The Sumerians were credited with inventing beer, irrigation, the wheel and the first written language.

"The Ziggurat was originally a place of worship for the Sumerians who built it about 4,000 years ago," said Chaplain (Maj.) Kevin Lockett, 407th Air Expeditionary Group chaplain. "This was the place civilization, as we know it, began. This was the time when people evolved from individual families who survived as hunters and gatherers into communities where they relied upon each other as farmers, craftsmen and tradesmen. This was one of the first cities known to exist."

According to Chaplain Lockett, Abraham, the son of a wealthy merchant, was thought to have lived there during his childhood and part of his adulthood before traveling to Canaan.

Now, services members, Department of Defense civilians and contractors have the opportunity to experience that history by taking a tour of the Ziggurat and Abraham's home with 407th AEG Chaplains Office. The tour, which averages about 30 people, began several Air and Space Expeditionary Force cycles ago under the guidance of the Chaplain Corps.
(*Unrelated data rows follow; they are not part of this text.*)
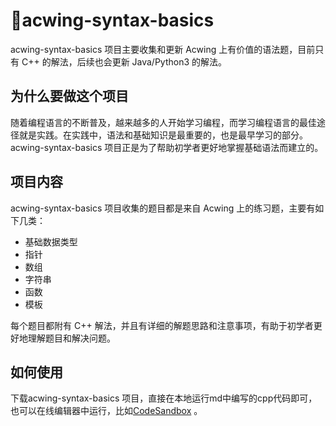# 🤩acwing-syntax-basics

acwing-syntax-basics 项目主要收集和更新 Acwing 上有价值的语法题，目前只有 C++ 的解法，后续也会更新 Java/Python3 的解法。

## 为什么要做这个项目

随着编程语言的不断普及，越来越多的人开始学习编程，而学习编程语言的最佳途径就是实践。在实践中，语法和基础知识是最重要的，也是最早学习的部分。acwing-syntax-basics 项目正是为了帮助初学者更好地掌握基础语法而建立的。

## 项目内容

acwing-syntax-basics 项目收集的题目都是来自 Acwing 上的练习题，主要有如下几类：

* 基础数据类型
* 指针
* 数组
* 字符串
* 函数
* 模板

每个题目都附有 C++ 解法，并且有详细的解题思路和注意事项，有助于初学者更好地理解题目和解决问题。

## 如何使用

下载acwing-syntax-basics 项目，直接在本地运行md中编写的cpp代码即可，也可以在线编辑器中运行，比如[CodeSandbox](https://codesandbox.io/) 。
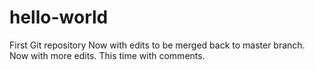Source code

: # hello-world
First Git repository
Now with edits to be merged back to master branch.
Now with more edits.  This time with comments.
Services members who want to take the tour first have to sign up for an orientation and safety briefing. Briefings are held Mondays at 6:30 p.m. at Bedrock Chapel Annex, a week prior to the tour. Tours are held Sundays and Mondays at 2:30 p.m.

During the tour, service members can expect to visit the Ziggurat of Ur, the oldest-known standing archway in the world, a royal palace and tombs of the members of the third dynasty of Ur, and the home of Abraham. But time is running short.

"We will most likely be discontinuing the tours in March, so people need to get out there and see it," said Chaplain Lockett. "If people can't make the scheduled tour times, we will gladly work with commanders and first sergeants to arrange special tours for squadrons."